A project which trained older people to be researchers into the future of their city has won a major national award for its ground-breaking work, on a night when two other Manchester projects were also shortlisted

Age-friendly Manchester

The Researching Age-Friendly Communities initiative was developed in response to the fact that in 15 years, a quarter of the world’s population living in cities will be over-60, as more and more people choose to stay or grow old in urban environments.

Ageing in cities has major implications for services such as transport, housing and the prevention of social isolation. The Manchester researchers – led by Dr Tine Buffel (supported with funding from the European Union) – trained people in their 50s through to their 80s to become ‘co-researchers’, who then conducted interviews in Manchester neighbourhoods amongst older people likely to be experiencing problems associated with social isolation, poverty and poor health.

Throughout the project, a range of public engagement activities were held, including meetings, winter warm events, coffee mornings and neighbourhood social gatherings.

The project was presented at these events by the co-researchers to increase awareness and to strengthen links with community organisations.The project led to direct policy outcomes for Manchester City Council, with older people actively influencing solutions to many of the challenges experienced by their fellow older residents in the city.

The project scooped an Engage Award on 29 November, recognising that the project is among the best in the sector for involving the public in university work. It was led by the University’s Manchester Institute for Collaborative Research on Ageing (MICRA), working with Manchester City Council, Whalley Range Community Forum, Chorlton Good Neighbours Neighbourhood Care Group, Age Friendly Whalley Range and Chorlton and others.

“I’m delighted that Manchester’s age-friendly partnership working with older co-researchers and community organisations has been recognised in this way,” said Chris Phillipson, Professor of Sociology and Social Gerontology at the University and one of the researchers on the project.

"Everyone has gained from having older people as co-researchers working alongside to improve the age-friendliness of their neighbourhood, and to improve the quality of life in low-income areas.”

“We hope this will inspire more researchers to utilise the vast skills, experience and resources of older people in all stages of research, from design and implementation to analysis and dissemination of findings.”

## [Data]

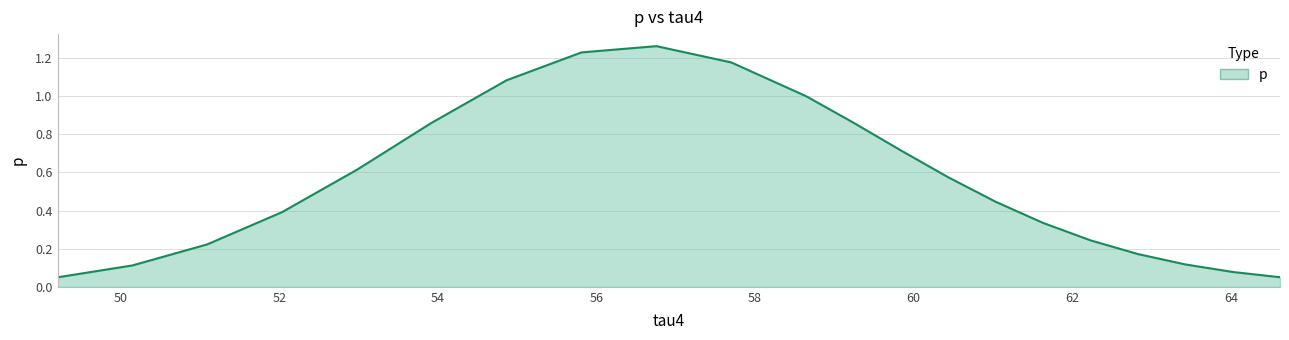

What is the label of the 2nd point from the right?

64.02177112589038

## [Assigned task]
In the text about Manchester's age-friendly research project, what ages were the people trained as co-researchers?

## [Task answer]
They were in their 50s through to their 80s.